Ioșia (/ro/; Őssi) is an outlying quarter (or district) in Oradea, Romania. It is a mix of both high-rise housing blocks built in Communist times as well as low-density housing. The quarter is an exurban environment — that is, in between a rural area and a suburban environment. It is located in the city's far southwest, and, although there is good infrastructure in terms of education, shopping, and, to some extent, transportation, the quarter still has a significant number of unpaved roads and country-style houses. Ioșia is usually divided into three areas: Ioșia Nord, Calea Aradului, and between those two, Ioșia Veche.

Of the three areas of Ioșia, Ioșia Nord is the most developed, having 2 high schools, 1 kindergarten, 1 swimming pool, many supermarkets and a direct transportation line to the University of Oradea (being one of the two districts which have direct transportation to the University). It is also a beautiful place to take a walk, mainly because of the Crișul Repede river which separates Ioșia Nord from the Rogerius district.

On the current site of the Ioșia Swimming Pool Complex, there was a place called La Groapă, where people bathed near the Criș River due to the thermal water’s excellent healing properties. The investment was kept secret because it was too expensive to be approved by the authorities at the time, and it was carried out through patriotic labor, with local businesses also contributing everything necessary. Moreover, the project included an Olympic-size pool, but during construction, Nicolae Ceaușescu visited Oradea for a work-related visit. Fearing they would be discovered, the builders buried the pool. It was never uncovered, and one of the two main buildings of the swimming pool complex was built over it.

Calea Aradului, lying on the southern part of Oradea, is, as its name says, the way to Arad, another county in Romania. The Oradea Airport is located here, at the town exit.
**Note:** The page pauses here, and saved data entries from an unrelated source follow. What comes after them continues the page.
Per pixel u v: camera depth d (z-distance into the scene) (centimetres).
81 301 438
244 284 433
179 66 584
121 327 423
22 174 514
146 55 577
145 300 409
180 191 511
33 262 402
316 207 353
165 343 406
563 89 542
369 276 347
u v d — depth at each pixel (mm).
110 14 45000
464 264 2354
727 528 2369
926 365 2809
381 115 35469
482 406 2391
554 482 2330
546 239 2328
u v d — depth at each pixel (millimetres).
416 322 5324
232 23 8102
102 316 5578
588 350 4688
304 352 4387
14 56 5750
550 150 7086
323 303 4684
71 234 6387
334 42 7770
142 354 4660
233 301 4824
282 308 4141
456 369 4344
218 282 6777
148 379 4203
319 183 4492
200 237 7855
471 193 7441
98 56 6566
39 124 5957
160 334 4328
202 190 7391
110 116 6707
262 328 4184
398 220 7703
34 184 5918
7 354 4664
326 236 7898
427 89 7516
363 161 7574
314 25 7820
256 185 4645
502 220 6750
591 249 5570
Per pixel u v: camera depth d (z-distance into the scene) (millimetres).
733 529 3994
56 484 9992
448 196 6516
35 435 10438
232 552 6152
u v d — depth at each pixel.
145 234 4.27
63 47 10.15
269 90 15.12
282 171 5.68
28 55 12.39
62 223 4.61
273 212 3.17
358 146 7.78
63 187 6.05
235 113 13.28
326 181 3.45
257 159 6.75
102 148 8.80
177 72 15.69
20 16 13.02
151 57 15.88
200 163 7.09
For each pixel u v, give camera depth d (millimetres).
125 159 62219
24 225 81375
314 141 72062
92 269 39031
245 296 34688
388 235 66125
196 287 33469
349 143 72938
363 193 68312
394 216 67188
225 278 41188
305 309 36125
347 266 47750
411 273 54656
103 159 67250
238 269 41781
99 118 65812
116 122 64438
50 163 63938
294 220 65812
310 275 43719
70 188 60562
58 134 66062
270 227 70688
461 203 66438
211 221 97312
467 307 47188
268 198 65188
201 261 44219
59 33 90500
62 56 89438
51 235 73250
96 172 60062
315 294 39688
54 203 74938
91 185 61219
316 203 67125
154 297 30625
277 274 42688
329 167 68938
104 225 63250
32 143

Ioșia Veche (Old = Vechi in Romanian) is entirely composed of houses, being the only one of the three areas with some unpaved roads.

The quarter is one of the most beautiful in Oradea because it maintains a rustic, rural feel which still being relatively built-up and close to the city. For tourists, it provides insight into Romanian country life while still being in the city close to all the excellent facilities that Oradea is home to. In Oradea, there is a stereotype about people from Ioșia as being fairly uneducated in comparison to more inner-city urbanites, even though this is changing fast as real estate prices are increasing in the city centre and wealthy people are building large houses (villas) in Ioșia. This neighborhood, is used to belong to the actual Santandrei village, most of the elders living in the area of Ioșia are former Sântandrei village residents.